## MATERIALS PROVIDED
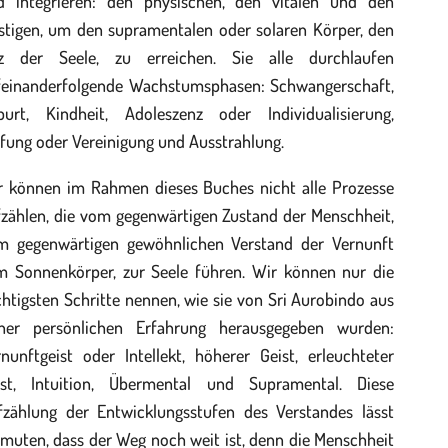
d integrieren: den physischen, den vitalen und den
istigen, um den supramentalen oder solaren Körper, den
tz der Seele, zu erreichen. Sie alle durchlaufen
feinanderfolgende Wachstumsphasen: Schwangerschaft,
burt, Kindheit, Adoleszenz oder Individualisierung,
fung oder Vereinigung und Ausstrahlung.
r können im Rahmen dieses Buches nicht alle Prozesse
fzählen, die vom gegenwärtigen Zustand der Menschheit,
m gegenwärtigen gewöhnlichen Verstand der Vernunft
m Sonnenkörper, zur Seele führen. Wir können nur die
htigsten Schritte nennen, wie sie von Sri Aurobindo aus
iner persönlichen Erfahrung herausgegeben wurden:
nunftgeist oder Intellekt, höherer Geist, erleuchteter
ist, Intuition, Übermental und Supramental. Diese
fzählung der Entwicklungsstufen des Verstandes lässt
muten, dass der Weg noch weit ist, denn die Menschheit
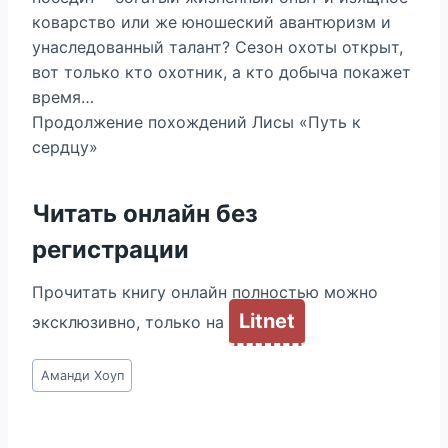
коварство или же юношеский авантюризм и
унаследованный талант? Сезон охоты открыт,
вот только кто охотник, а кто добыча покажет
время…
Продолжение похождений Лисы «Путь к
сердцу»
Читать онлайн без
регистрации
Прочитать книгу онлайн полностью можно
Litnet
эксклюзивно, только на
Метки
Аманди Хоуп
записи:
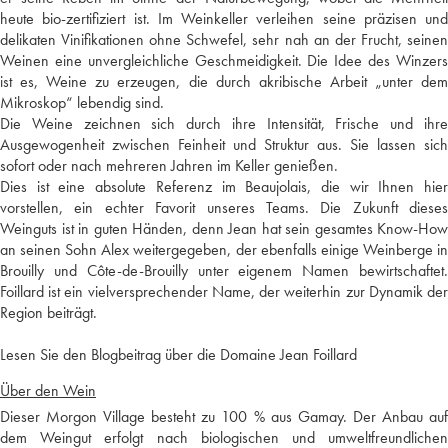
heute bio-zertifiziert ist. Im Weinkeller verleihen seine präzisen und
delikaten Vinifikationen ohne Schwefel, sehr nah an der Frucht, seinen
Weinen eine unvergleichliche Geschmeidigkeit. Die Idee des Winzers
ist es, Weine zu erzeugen, die durch akribische Arbeit „unter dem
Mikroskop“ lebendig sind.
Die Weine zeichnen sich durch ihre Intensität, Frische und ihre
Ausgewogenheit zwischen Feinheit und Struktur aus. Sie lassen sich
sofort oder nach mehreren Jahren im Keller genießen.
Dies ist eine absolute Referenz im Beaujolais, die wir Ihnen hier
vorstellen, ein echter Favorit unseres Teams. Die Zukunft dieses
Weinguts ist in guten Händen, denn Jean hat sein gesamtes Know-How
an seinen Sohn Alex weitergegeben, der ebenfalls einige Weinberge in
Brouilly und Côte-de-Brouilly unter eigenem Namen bewirtschaftet.
Foillard ist ein vielversprechender Name, der weiterhin zur Dynamik der
Region beiträgt.
Lesen Sie den Blogbeitrag über die Domaine Jean Foillard
Über den Wein
Dieser Morgon Village besteht zu 100 % aus Gamay. Der Anbau auf
dem Weingut erfolgt nach biologischen und umweltfreundlichen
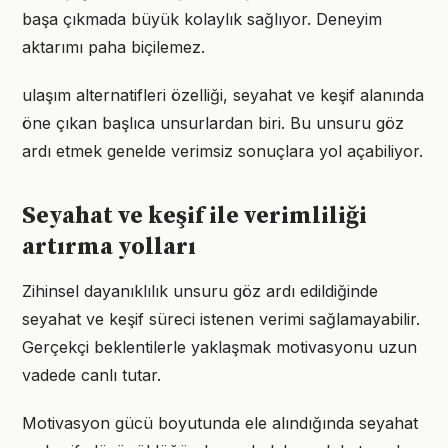
başa çıkmada büyük kolaylık sağlıyor. Deneyim
aktarımı paha biçilemez.
ulaşım alternatifleri özelliği, seyahat ve keşif alanında
öne çıkan başlıca unsurlardan biri. Bu unsuru göz
ardı etmek genelde verimsiz sonuçlara yol açabiliyor.
Seyahat ve keşif ile verimliliği
artırma yolları
Zihinsel dayanıklılık unsuru göz ardı edildiğinde
seyahat ve keşif süreci istenen verimi sağlamayabilir.
Gerçekçi beklentilerle yaklaşmak motivasyonu uzun
vadede canlı tutar.
Motivasyon gücü boyutunda ele alındığında seyahat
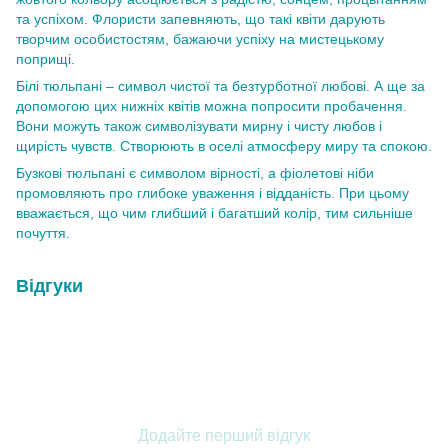
та успіхом. Флористи запевняють, що такі квіти дарують
творчим особистостям, бажаючи успіху на мистецькому
поприщі.
Білі тюльпані – символ чистої та безтурботної любові. А ще за
допомогою цих нижніх квітів можна попросити пробачення.
Вони можуть також символізувати мирну і чисту любов і
щирість чувств. Створюють в оселі атмосферу миру та спокою.
Бузкові тюльпані є символом вірності, а фіолетові ніби
промовляють про глибоке уваження і відданість. При цьому
вважається, що чим глибший і багатший колір, тим сильніше
почуття.
Відгуки
Додайте перший відгук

## WORK REQUIRED
Copy out every line of text from the records above word for word, and leave the pictures out of your answer.

## FINISHED TASK
d integrieren: den physischen, den vitalen und den
istigen, um den supramentalen oder solaren Körper, den
tz der Seele, zu erreichen. Sie alle durchlaufen
feinanderfolgende Wachstumsphasen: Schwangerschaft,
burt, Kindheit, Adoleszenz oder Individualisierung,
fung oder Vereinigung und Ausstrahlung.
r können im Rahmen dieses Buches nicht alle Prozesse
fzählen, die vom gegenwärtigen Zustand der Menschheit,
m gegenwärtigen gewöhnlichen Verstand der Vernunft
m Sonnenkörper, zur Seele führen. Wir können nur die
htigsten Schritte nennen, wie sie von Sri Aurobindo aus
iner persönlichen Erfahrung herausgegeben wurden:
nunftgeist oder Intellekt, höherer Geist, erleuchteter
ist, Intuition, Übermental und Supramental. Diese
fzählung der Entwicklungsstufen des Verstandes lässt
muten, dass der Weg noch weit ist, denn die Menschheit
коварство или же юношеский авантюризм и
унаследованный талант? Сезон охоты открыт,
вот только кто охотник, а кто добыча покажет
время…
Продолжение похождений Лисы «Путь к
сердцу»
Читать онлайн без
регистрации
Прочитать книгу онлайн полностью можно
Litnet
эксклюзивно, только на
Метки
Аманди Хоуп
записи:
heute bio-zertifiziert ist. Im Weinkeller verleihen seine präzisen und
delikaten Vinifikationen ohne Schwefel, sehr nah an der Frucht, seinen
Weinen eine unvergleichliche Geschmeidigkeit. Die Idee des Winzers
ist es, Weine zu erzeugen, die durch akribische Arbeit „unter dem
Mikroskop“ lebendig sind.
Die Weine zeichnen sich durch ihre Intensität, Frische und ihre
Ausgewogenheit zwischen Feinheit und Struktur aus. Sie lassen sich
sofort oder nach mehreren Jahren im Keller genießen.
Dies ist eine absolute Referenz im Beaujolais, die wir Ihnen hier
vorstellen, ein echter Favorit unseres Teams. Die Zukunft dieses
Weinguts ist in guten Händen, denn Jean hat sein gesamtes Know-How
an seinen Sohn Alex weitergegeben, der ebenfalls einige Weinberge in
Brouilly und Côte-de-Brouilly unter eigenem Namen bewirtschaftet.
Foillard ist ein vielversprechender Name, der weiterhin zur Dynamik der
Region beiträgt.
Lesen Sie den Blogbeitrag über die Domaine Jean Foillard
Über den Wein
Dieser Morgon Village besteht zu 100 % aus Gamay. Der Anbau auf
dem Weingut erfolgt nach biologischen und umweltfreundlichen
başa çıkmada büyük kolaylık sağlıyor. Deneyim
aktarımı paha biçilemez.
ulaşım alternatifleri özelliği, seyahat ve keşif alanında
öne çıkan başlıca unsurlardan biri. Bu unsuru göz
ardı etmek genelde verimsiz sonuçlara yol açabiliyor.
Seyahat ve keşif ile verimliliği
artırma yolları
Zihinsel dayanıklılık unsuru göz ardı edildiğinde
seyahat ve keşif süreci istenen verimi sağlamayabilir.
Gerçekçi beklentilerle yaklaşmak motivasyonu uzun
vadede canlı tutar.
Motivasyon gücü boyutunda ele alındığında seyahat
та успіхом. Флористи запевняють, що такі квіти дарують
творчим особистостям, бажаючи успіху на мистецькому
поприщі.
Білі тюльпані – символ чистої та безтурботної любові. А ще за
допомогою цих нижніх квітів можна попросити пробачення.
Вони можуть також символізувати мирну і чисту любов і
щирість чувств. Створюють в оселі атмосферу миру та спокою.
Бузкові тюльпані є символом вірності, а фіолетові ніби
промовляють про глибоке уваження і відданість. При цьому
вважається, що чим глибший і багатший колір, тим сильніше
почуття.
Відгуки
Додайте перший відгук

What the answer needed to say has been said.